The company generated an operating cash flow of $71.7 million during the first quarter, up 26.4% year over year.
Free cash flow was $61.7 million for the first quarter.
View
Tyler reiterated its full-year revenue guidance in the range of $1.119-$1.22 billion. Moreover, non-GAAP earnings guidance is projected within $5.65-$5.77 per share.
How Have Estimates Been Moving Since Then?
Analysts were quiet during the last two month period as none of them issued any earnings estimate revisions.
VGM Scores
Currently, Tyler Technologies has a strong Growth Score of A, a grade with the same score on the momentum front.
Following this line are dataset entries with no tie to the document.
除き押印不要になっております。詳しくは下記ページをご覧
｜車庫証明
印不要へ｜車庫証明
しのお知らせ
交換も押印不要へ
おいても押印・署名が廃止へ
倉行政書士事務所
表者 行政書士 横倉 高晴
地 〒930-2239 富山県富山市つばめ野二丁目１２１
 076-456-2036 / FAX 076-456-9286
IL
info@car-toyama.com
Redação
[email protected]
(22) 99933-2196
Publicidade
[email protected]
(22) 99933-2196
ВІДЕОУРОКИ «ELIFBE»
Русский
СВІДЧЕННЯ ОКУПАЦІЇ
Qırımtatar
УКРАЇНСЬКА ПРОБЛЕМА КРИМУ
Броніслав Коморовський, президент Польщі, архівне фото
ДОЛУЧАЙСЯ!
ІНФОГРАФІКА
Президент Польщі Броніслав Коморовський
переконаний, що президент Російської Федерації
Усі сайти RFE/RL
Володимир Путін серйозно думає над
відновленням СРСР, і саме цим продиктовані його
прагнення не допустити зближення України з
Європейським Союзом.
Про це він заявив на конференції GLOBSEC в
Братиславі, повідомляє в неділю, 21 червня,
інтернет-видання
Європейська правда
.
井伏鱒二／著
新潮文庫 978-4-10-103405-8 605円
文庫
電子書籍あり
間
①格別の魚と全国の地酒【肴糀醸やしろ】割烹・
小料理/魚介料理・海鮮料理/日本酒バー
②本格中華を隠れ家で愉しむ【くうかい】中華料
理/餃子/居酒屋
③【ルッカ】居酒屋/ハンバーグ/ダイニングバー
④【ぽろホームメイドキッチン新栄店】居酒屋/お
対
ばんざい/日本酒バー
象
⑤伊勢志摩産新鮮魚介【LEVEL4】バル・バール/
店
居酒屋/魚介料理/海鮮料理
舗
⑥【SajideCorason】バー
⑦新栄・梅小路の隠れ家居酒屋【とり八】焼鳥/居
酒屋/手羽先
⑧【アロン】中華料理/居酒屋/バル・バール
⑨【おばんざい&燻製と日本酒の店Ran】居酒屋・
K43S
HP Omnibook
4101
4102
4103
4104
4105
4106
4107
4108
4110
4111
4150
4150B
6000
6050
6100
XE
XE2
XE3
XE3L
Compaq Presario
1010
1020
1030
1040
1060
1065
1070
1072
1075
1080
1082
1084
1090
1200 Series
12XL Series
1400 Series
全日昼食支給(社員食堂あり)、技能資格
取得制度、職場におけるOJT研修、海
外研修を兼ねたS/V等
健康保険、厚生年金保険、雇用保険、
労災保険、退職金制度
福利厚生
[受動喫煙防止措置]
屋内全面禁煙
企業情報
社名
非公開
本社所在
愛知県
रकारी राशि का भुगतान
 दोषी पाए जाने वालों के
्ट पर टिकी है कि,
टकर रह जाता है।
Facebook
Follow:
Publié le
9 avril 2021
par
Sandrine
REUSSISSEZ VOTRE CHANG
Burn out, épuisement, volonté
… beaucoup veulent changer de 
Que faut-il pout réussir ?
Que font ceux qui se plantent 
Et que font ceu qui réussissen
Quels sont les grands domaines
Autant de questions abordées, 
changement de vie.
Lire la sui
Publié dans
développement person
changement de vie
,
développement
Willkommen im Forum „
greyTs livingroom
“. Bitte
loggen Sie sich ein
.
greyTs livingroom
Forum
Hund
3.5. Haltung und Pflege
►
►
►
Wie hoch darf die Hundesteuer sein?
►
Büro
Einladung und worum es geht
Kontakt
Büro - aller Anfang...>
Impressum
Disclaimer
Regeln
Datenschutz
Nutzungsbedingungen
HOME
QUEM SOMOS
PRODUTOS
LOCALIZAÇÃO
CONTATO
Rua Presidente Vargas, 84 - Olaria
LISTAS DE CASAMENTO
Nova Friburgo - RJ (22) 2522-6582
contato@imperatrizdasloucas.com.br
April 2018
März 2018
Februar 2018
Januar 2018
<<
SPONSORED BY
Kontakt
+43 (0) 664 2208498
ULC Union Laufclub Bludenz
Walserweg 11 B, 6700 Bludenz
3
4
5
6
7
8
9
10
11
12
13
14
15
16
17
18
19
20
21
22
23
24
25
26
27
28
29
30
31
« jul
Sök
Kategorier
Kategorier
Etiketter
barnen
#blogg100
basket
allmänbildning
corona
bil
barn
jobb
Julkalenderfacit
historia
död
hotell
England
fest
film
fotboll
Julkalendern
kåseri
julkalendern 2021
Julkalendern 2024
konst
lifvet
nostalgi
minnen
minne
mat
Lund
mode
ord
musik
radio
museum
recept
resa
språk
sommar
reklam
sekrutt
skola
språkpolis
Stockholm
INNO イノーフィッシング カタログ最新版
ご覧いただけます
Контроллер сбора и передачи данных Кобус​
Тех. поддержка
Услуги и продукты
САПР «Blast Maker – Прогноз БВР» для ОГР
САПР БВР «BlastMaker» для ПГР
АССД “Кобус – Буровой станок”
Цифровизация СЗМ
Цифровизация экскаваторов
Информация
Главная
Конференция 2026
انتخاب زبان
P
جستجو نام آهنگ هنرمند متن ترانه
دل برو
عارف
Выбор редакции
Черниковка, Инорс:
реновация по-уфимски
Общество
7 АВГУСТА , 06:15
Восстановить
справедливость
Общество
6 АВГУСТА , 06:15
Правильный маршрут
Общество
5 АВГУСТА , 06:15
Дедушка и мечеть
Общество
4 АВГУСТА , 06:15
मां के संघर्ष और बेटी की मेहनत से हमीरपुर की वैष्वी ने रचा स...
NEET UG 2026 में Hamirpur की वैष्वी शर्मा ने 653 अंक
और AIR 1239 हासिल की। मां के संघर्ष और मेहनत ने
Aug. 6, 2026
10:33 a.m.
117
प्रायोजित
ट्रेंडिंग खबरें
However, the stock was allocated a grade of C on the value side, putting it in the middle 20% for this investment strategy.
Overall, the stock has an aggregate VGM Score of B. If you aren't focused on one strategy, this score is the one you should be interested in.
Outlook
Tyler Technologies has a Zacks Rank #4 (Sell). We expect a below average return from the stock in the next few months.